Alguns poucos posseiros encontrados foram removidos, sendo reassentados em
outras áreas, sob a responsabilidade da própria Companhia. Face a esse
saneamento, não houve conflitos de terras nos domínios da Companhia. Os
conflitos que houve como o de Porecatu, por volta de 1950 estavam fora dos
seus limites (CERNEV, 1988, p. 118).
Para Tomazi (1999,
p.71), a ideia de que a CTNP reembolsou todos que apresentaram títulos de
propriedade é uma pilhéria, porque os posseiros tinham enormes dificuldades em
adquirir estes títulos e os caboclos nem se preocupavam com isto. Na realidade,
a CTNP/CMNP, bem como outras companhias colonizadoras, utilizava-se de jagunços
para sanear as terras compradas. Segundo Lopes (1986), entrevistas feitas com
funcionários do Departamento de Terras indicam que, a CTNP possuía uma força
policial particular que frustrava qualquer tentativa de permanência em suas
terras.
A CTNP colocou em vários
pontos de São Paulo, Minas Gerais e Paraná, agentes que procuravam atrair
compradores para as terras. Para acelerar as vendas, desenvolveu uma intensa
propaganda com base no slogan: Certeza de lucro e garantia do direito de
propriedade. Atraídos pela a fama do Norte do Paraná, terra onde se anda sobre
dinheiro , milhares de migrantes vieram para a região em busca de trabalho e do
tão sonhado pedaço de chão (LOPES, 1982). A historiografia tradicional explica
fluxo migratório por intermédio da forma de transmissão da propriedade: divisão
em pequenos lotes, vendas a prazo, taxas de juros reduzidas, preço relativamente
baixo da terra, transporte e assistência técnica para os colonos (PADIS, 1981;
LUZ, 1997).
===============
Tarefa a
Segundo o trecho, qual era o slogan da propaganda da CTNP para acelerar as vendas?
O trecho e os registros não têm nenhuma relação entre si.
===============
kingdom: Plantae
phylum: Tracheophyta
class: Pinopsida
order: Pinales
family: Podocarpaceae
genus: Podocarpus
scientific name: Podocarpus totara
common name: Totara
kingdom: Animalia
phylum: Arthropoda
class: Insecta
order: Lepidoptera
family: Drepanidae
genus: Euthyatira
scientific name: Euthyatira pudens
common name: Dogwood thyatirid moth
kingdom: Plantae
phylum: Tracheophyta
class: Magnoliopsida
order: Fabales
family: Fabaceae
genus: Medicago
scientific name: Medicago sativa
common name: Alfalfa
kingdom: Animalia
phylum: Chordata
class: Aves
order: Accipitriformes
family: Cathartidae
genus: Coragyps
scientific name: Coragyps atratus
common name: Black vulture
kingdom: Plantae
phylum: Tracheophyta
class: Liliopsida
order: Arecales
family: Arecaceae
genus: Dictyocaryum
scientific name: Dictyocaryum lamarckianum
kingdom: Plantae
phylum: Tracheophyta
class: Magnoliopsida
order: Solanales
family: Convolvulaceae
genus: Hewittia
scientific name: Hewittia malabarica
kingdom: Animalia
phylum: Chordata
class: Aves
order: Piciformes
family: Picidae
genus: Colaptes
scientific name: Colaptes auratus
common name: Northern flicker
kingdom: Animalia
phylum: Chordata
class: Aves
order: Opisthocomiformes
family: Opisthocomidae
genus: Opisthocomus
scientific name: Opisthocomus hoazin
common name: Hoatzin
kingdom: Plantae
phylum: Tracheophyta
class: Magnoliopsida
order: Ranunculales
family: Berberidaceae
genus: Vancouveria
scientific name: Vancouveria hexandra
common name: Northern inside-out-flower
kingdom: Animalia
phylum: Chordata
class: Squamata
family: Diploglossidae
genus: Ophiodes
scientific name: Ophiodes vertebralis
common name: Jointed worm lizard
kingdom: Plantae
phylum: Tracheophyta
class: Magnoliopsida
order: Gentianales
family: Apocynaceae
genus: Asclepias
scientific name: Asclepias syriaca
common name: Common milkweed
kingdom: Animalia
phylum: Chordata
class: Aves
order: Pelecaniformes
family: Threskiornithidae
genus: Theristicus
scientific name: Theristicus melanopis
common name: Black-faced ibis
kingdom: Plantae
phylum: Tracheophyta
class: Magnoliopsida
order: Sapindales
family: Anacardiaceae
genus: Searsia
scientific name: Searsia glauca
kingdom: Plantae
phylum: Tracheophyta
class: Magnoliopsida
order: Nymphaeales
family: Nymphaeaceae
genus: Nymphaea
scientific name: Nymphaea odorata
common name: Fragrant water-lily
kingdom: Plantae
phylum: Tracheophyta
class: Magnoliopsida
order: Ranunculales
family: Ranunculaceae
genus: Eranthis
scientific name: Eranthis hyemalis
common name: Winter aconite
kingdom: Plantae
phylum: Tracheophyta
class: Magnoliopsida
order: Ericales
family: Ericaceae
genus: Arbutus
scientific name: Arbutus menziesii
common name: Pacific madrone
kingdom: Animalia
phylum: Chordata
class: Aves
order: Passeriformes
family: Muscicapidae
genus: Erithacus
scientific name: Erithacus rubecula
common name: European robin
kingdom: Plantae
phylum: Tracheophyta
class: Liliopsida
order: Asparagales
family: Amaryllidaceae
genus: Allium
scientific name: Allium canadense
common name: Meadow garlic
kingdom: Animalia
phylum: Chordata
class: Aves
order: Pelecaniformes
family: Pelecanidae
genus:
===============
Tarefa b
Reproduza sem nenhuma alteração os registros, do começo até a linha com "genus: Hewittia", incluindo essa linha.

Resposta certa a
Certeza de lucro e garantia do direito de propriedade.

Resposta certa b
kingdom: Plantae
phylum: Tracheophyta
class: Pinopsida
order: Pinales
family: Podocarpaceae
genus: Podocarpus
scientific name: Podocarpus totara
common name: Totara
kingdom: Animalia
phylum: Arthropoda
class: Insecta
order: Lepidoptera
family: Drepanidae
genus: Euthyatira
scientific name: Euthyatira pudens
common name: Dogwood thyatirid moth
kingdom: Plantae
phylum: Tracheophyta
class: Magnoliopsida
order: Fabales
family: Fabaceae
genus: Medicago
scientific name: Medicago sativa
common name: Alfalfa
kingdom: Animalia
phylum: Chordata
class: Aves
order: Accipitriformes
family: Cathartidae
genus: Coragyps
scientific name: Coragyps atratus
common name: Black vulture
kingdom: Plantae
phylum: Tracheophyta
class: Liliopsida
order: Arecales
family: Arecaceae
genus: Dictyocaryum
scientific name: Dictyocaryum lamarckianum
kingdom: Plantae
phylum: Tracheophyta
class: Magnoliopsida
order: Solanales
family: Convolvulaceae
genus: Hewittia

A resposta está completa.